During the last few months of Grandma's life, the tubes were out and the State found a place in Santa Cruz for her to move to. The place was cheerless. I don't remember a single pleasant nurse, possibly because it would be difficult to work there and remain pleasant. Regardless, Grandma believed she had everything she needed. And she really did. A day or two before she before she died, Grandma told a visitor her life story. It was full of gratitude to God for his kindnesses to her. After the visitor left, I asked Grandma what it felt like to be so close to seeing God after all these years. Her tired eyes closed and she shook her head gently back and forth on her pillow. "Peace, peace, peace," she said with a wide smile. She was brim full of the last thing she would ever need in this life - peace with God.

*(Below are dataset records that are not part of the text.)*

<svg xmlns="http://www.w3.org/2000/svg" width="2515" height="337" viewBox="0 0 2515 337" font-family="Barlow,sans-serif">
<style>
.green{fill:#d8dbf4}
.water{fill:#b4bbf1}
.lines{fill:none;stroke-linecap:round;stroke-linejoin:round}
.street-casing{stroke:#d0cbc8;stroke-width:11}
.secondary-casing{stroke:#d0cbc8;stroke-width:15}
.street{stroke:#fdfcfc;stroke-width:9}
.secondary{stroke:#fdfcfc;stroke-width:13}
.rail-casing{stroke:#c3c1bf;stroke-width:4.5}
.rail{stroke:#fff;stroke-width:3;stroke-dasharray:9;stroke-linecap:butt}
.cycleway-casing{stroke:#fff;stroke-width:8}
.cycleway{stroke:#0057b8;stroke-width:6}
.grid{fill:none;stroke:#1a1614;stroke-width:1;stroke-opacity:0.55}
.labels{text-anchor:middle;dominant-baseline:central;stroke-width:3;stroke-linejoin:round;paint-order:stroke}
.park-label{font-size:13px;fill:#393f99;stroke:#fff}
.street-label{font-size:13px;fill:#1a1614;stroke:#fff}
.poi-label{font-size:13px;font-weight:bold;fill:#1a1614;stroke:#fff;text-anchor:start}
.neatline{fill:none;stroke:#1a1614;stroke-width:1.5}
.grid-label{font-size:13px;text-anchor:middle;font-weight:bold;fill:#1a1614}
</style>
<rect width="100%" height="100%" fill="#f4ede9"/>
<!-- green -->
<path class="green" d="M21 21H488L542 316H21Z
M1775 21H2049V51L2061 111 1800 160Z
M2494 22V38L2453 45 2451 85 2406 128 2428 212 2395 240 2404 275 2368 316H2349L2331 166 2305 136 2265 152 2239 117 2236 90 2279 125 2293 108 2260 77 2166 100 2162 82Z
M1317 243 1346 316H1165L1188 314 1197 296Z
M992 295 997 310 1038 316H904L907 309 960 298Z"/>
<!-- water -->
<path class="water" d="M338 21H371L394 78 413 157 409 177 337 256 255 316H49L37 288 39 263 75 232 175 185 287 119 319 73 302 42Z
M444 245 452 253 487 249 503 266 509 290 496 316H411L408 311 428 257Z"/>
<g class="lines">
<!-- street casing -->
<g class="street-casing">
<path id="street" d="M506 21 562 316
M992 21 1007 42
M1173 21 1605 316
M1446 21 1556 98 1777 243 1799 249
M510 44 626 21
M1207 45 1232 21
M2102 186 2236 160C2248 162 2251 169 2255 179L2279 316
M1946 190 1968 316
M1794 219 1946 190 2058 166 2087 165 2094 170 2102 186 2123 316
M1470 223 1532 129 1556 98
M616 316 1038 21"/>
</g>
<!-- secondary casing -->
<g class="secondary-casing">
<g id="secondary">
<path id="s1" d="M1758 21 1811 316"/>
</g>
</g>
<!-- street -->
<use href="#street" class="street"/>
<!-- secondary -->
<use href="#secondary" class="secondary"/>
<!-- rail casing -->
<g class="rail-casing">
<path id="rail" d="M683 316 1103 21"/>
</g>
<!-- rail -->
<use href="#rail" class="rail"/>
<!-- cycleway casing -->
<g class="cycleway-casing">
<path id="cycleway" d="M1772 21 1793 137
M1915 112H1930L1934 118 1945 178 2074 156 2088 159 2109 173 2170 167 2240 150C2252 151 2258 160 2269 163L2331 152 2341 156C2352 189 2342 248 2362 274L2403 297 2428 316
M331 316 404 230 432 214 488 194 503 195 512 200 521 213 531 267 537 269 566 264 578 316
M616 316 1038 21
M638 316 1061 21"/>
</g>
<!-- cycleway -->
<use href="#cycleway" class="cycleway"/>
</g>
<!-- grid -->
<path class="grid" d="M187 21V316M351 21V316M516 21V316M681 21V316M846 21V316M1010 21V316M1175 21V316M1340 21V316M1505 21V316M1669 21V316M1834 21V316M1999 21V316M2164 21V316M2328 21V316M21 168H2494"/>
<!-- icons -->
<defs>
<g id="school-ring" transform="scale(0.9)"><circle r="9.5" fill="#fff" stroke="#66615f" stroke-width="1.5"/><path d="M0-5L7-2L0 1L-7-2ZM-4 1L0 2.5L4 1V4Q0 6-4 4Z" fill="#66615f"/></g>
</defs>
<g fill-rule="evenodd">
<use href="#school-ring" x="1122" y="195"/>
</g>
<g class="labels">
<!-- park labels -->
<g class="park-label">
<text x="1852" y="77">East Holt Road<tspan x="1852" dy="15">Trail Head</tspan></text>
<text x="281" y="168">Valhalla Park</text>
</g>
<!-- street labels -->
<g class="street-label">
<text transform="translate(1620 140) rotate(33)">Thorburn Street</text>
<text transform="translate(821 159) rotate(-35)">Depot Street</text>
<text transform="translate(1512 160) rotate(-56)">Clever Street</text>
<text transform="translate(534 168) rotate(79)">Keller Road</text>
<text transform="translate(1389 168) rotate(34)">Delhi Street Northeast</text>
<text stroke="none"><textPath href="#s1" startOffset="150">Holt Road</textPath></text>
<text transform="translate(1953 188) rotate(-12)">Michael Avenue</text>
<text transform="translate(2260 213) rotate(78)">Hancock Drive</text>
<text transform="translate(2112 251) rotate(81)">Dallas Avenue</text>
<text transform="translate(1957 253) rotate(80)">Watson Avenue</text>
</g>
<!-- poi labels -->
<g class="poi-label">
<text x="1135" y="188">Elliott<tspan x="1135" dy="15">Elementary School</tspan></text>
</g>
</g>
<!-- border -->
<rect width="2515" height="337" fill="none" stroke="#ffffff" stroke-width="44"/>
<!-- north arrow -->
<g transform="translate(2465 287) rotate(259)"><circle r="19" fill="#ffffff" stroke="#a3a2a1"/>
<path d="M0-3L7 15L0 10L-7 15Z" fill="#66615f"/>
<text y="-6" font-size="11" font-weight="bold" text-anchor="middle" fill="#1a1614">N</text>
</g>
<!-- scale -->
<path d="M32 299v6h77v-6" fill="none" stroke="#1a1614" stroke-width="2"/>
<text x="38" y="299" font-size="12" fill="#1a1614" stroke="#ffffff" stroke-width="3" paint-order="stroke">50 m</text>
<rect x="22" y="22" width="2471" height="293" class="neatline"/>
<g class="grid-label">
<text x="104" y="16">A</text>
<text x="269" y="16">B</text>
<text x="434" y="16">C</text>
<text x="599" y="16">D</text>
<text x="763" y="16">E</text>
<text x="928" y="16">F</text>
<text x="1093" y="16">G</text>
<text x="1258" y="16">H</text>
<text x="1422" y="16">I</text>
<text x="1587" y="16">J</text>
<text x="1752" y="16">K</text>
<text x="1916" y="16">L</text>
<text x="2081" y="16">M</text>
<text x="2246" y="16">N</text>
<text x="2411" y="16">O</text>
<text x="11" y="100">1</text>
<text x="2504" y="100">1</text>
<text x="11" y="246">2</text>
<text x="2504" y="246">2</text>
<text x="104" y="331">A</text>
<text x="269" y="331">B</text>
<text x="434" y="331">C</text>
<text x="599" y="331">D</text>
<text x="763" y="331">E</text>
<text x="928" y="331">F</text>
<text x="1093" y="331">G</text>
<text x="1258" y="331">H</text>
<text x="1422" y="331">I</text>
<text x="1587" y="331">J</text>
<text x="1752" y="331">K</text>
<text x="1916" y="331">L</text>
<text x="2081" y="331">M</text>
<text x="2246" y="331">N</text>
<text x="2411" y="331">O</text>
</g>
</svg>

I used some Tapatio hot sauce and was reminded of my Grandma's verse today. We ran out of Tapatio sauce some time in 2009. With Mexico 6000 miles, Nomad was not bound to have any of this tasty condiment gracing his shelves any time soon. Or so we thought. A couple of months ago, in Tonga, a person on a charter boat dinghied over to see if we wanted their leftover food because their charter trip was over. That's where our bottle of Tapatio came from. We also acquired a roll of plastic wrap in this manner. I don't use the stuff so I wasn't sure whether to keep it. But we needed that plastic wrap last week. The 10 used 20-liter vegetable oil containers Marine Reach was given for transporting the outboard fuel from Lautoka to Ono Island didn't have gaskets. Brian discovered this when filling them the evening before we headed out. Without gaskets in the lids, the fuel would either slosh out under way, or get sea water inside. Plastic wrap was the simple solution.

So, a bottle of hot sauce and a roll of plastic are good reminders to me this week that with God as my shepherd, I have everything I need, and more!


A few days later….Eloise got pink-eye! I was trying to think what I might have in my medical kit when Brian reminded me of the drops he used when he rammed his open eye into the end of the dinghy anchor in New Zealand. He had quite a flap on the eye and Annette used her many connections to have some antibiotic eyedrops delivered directly to the boat (Thanks Bill and Noelene!). The dropper bottle specifically says, "for the treatment of bacterial conjunctivitis." One more example of having what we need when we need it. Thanks Brian! Thanks Annette! Thanks God!